Reputation: 205
I have a list of ids in string format, this list can be roughly 20,000 ids long:
var timelineIds = source.map(a => a.timelineid);
timelineIds = timelineIds.distinct.cache; // disticnt list we need this for later
var timelineIdsString = timelineIds.map(a => a.asInstanceOf[String]).collect.toList;
When I use this list against one of my cassandra tables it works just fine, no matter the size of timelineIdsString:
var timelineHistorySource = sc.cassandraTable[Timeline]("acd", "timeline_history_bytimelineid")

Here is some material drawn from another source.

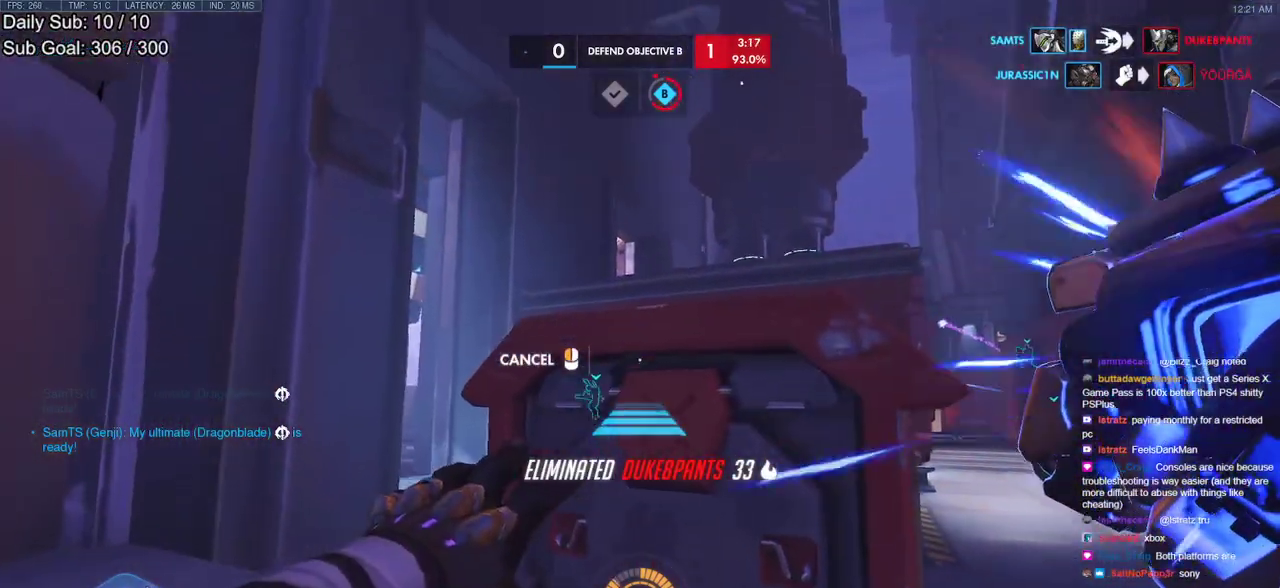
{"keys": [], "mouse": ["right"], "events": [[150, "space", "down"], [250, "space", "up"]]}
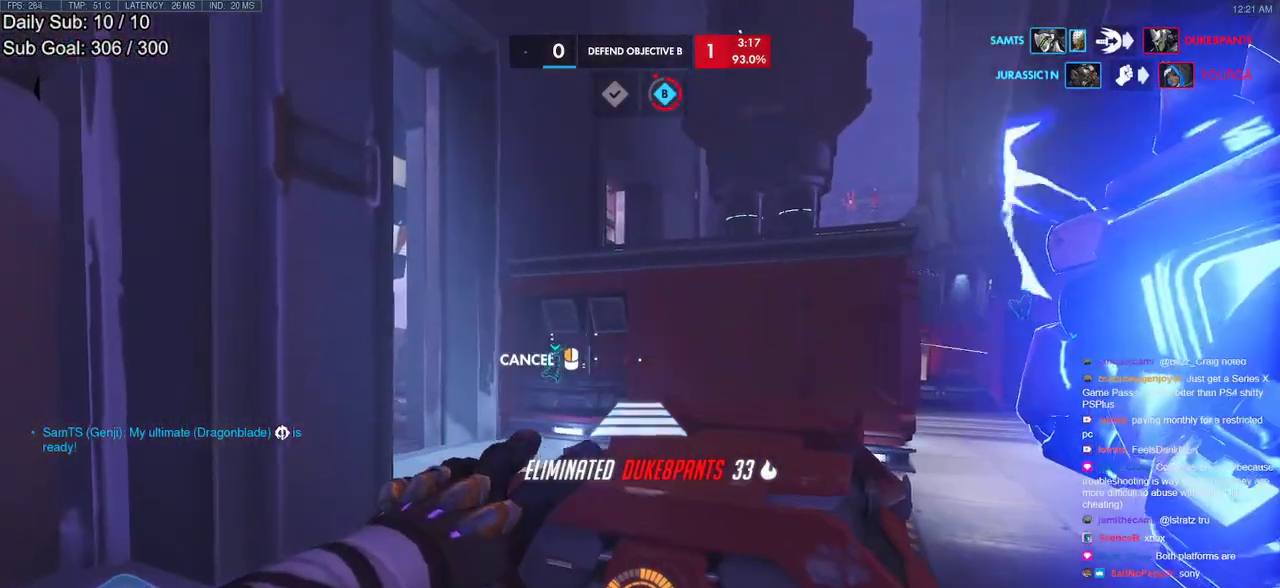
{"keys": [], "mouse": [], "events": [[83, "mouse_right", "up"]]}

.select("ownerid", "userid", "timelineid", "timelinetype", "starttime", "endtime", "attributes", "states")
if (constrain)
timelineHistorySource = timelineHistorySource.where("timelineid IN ?", timelineIdsString)
When I do it against another of my tables, it never completes when I have over 1000 ids in the List:
var dispositionSource = sc.cassandraTable[DispositionSource]("acd","dispositions_bytimelineid")
.select("ownerid","dispositionid","month","timelineid","createddate","createduserid")
if(constrain)
dispositionSource = dispositionSource.where("timelineid IN ?", timelineIdsString);
Both cassandra tables have the key as the timelineid so I know that its correct. This code works fine as long as timelineids is a small list.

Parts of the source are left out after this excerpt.